## Exercise details
In the f2fs mailing-list thread below, list every filesystem the quoted message says was tried before f2fs.

--- BEGIN Source ---

Hi Marc,

> -----Original Message-----
> From: Marc Lehmann [mailto:schm...@schmorp.de]
> Sent: Saturday, August 08, 2015 9:51 PM
> To: linux-f2fs-devel@lists.sourceforge.net
> Subject: [f2fs-dev] f2fs for SMR drives
> 
> Hi!
> 
> Sorry if this is the wrong address to ask about "user problems".
> 
> I am currently investigating various filesystems for use on drive-managed SMR
> drives (e.g. the seagate 8TB disks). These drives have characteristics not
> unlike flash (they want to be written in large batches), but are, of course,
> still quite different.
> 
> I initially tried btrfs, ext4, xfs which, not unsurprisingly, failed rather
> miserably after a few hundred GB, down to ~30mb/s (or 20 in case of btrfs).
> 
> I also tried nilfs, which should be an almost perfect match for this
> technology, but it performed even worse (I have no clue why, maybe nilfs
> skips sectors when writing, which would explain it).
> 
> As a last resort, I tried f2fs, which initially performed absolutely great
> (average write speed ~130mb/s over multiple terabytes).
> 
> However, I am running into a number of problems, and wonder if f2fs can
> somehow be configured to work right.
> 
> First of all, I did most of my tests on linux-3.18.14, and recently
> switched to 4.1.4. The filesystems were formatted with "-s7", the idea

'-s7' means that we configure seg_per_sec into 7, so our section size will
be 7 * 2M (segment size) = 14M, so no matter how we configure '-z' (section
number per zone), our allocation unit will not alignment to 256MB, so both
allocation and release unit in f2fs may across zone boundary in SMR driver,
which may cause low performance, is that right?

> being that writes always occur in 256MB blocks as much as possible, and
> most importantly, are freed in 256MB blocks, to keep fragmentation low.
> 
> Mount options included noatime or
> noatime,inline_xattr,inline_data,inline_dentry,flush_merge,extent_cache
> (I suspect 4.1.4 doesn't implement flush_merge yet?).
> 
> My first problem considers ENOSPC problem - I was happily able to write to a
> 100% utilized filesystem with cp and rsync continuing to write, not receiving
> any error, but no write activity occuring (and the files never ending up on
> the filesystem). Is this a known bug?

I have no SMR device, so I have to use hard disk for testing, I can't reproduce
this issue with cp in such device. But for rsync, one thing I note is that:

I use rsync to copy 32g local file to f2fs partition, the partition is with
100% utilized space and with no available block for further allocation. It
took very long time for 'the copy', finally it reported us there is no space.

--- END Source ---
--- BEGIN Provided material ---

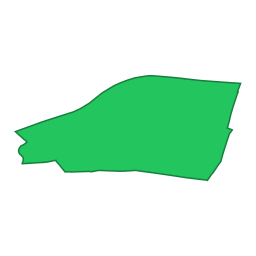 Jaunjelgava, Jaunjelgavas, Latvia
{"feature_id": "27541924B26056136094226", "entity_name": "Jaunjelgava", "entity_type": "district", "adm_level": 2, "iso_a3": "LVA", "parent_name": "Latvia", "parent_adm1": "Jaunjelgavas", "projection": "robinson", "projection_center": [25.08, 56.612], "detail": "fine", "context": "isolated", "style": "filled", "palette": "green", "viewbox_px": 256, "rotation_deg": 0, "n_neighbors": 0, "source": "geoboundaries", "source_scale": "gbopen_adm2", "svg_char_len": 1499}
<svg xmlns="http://www.w3.org/2000/svg" viewBox="0 0 256 256"><path d="M240.6,83.4L223.2,82.2L200.4,80.5L187.8,79.1L179.4,78.1L172.5,77.4L165.5,76.8L159.7,76.3L151.5,75.7L148.4,75.8L143.6,76.4L134.9,77.9L127.6,80.1L120.0,83.0L113.5,86.0L102.3,92.8L96.8,97.2L88.9,103.5L79.7,109.0L72.8,112.1L69.5,113.1L56.7,117.2L42.7,121.7L15.4,131.6L24.1,139.5L25.7,140.6L26.1,141.1L26.9,142.0L26.7,142.1L24.6,144.0L21.4,145.8L21.0,145.9L19.4,147.9L18.6,150.1L18.6,151.3L18.7,151.8L18.9,152.5L19.5,153.6L19.9,154.3L20.8,155.0L21.4,155.5L22.4,156.7L23.0,157.5L23.3,158.1L23.1,160.3L23.1,161.4L22.1,163.4L22.2,163.7L22.8,163.7L39.7,162.6L42.3,162.5L46.7,162.1L55.8,160.3L56.0,160.3L56.1,161.2L56.5,161.7L59.1,164.5L65.0,171.9L70.1,171.8L70.8,172.0L73.3,171.9L87.0,171.5L89.1,171.4L91.1,171.8L98.8,170.4L114.2,171.0L118.8,171.2L124.8,171.1L126.3,171.0L129.7,170.8L132.2,170.6L136.5,170.4L137.3,170.7L138.0,170.8L152.4,172.7L160.2,173.8L179.9,176.7L185.0,177.5L185.5,177.6L194.6,178.7L197.1,179.0L197.9,179.1L198.8,179.2L199.5,179.3L207.4,180.2L207.5,180.3L208.1,179.3L208.3,179.0L211.5,174.4L213.0,172.7L213.2,172.4L214.3,170.9L217.5,166.1L220.9,161.4L222.1,156.6L222.2,156.2L224.4,149.0L225.0,147.2L225.7,145.0L225.8,144.7L229.4,133.7L232.3,130.0L231.9,129.7L227.3,128.0L229.0,122.0L229.1,121.8L229.7,119.0L230.6,115.2L230.8,114.5L230.9,114.1L232.7,108.0L232.8,107.7L233.6,105.1L236.3,96.9L238.1,91.9L237.5,91.8L237.9,90.6L238.0,90.3L240.4,83.9L240.6,83.4Z" fill="#22c55e" stroke="#15803d" stroke-width="1.5"/></svg>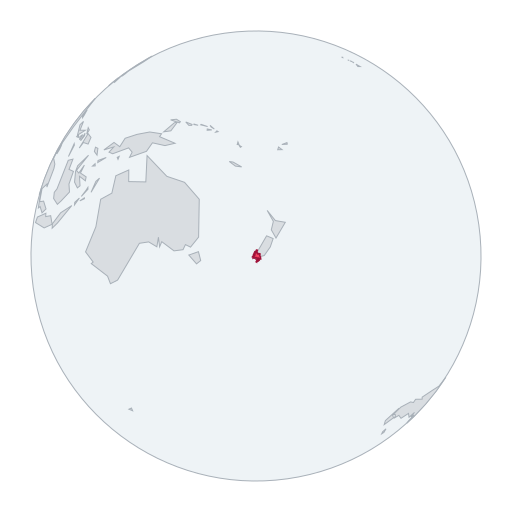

--- END Provided material ---

## Right answer
btrfs
ext4
xfs
nilfs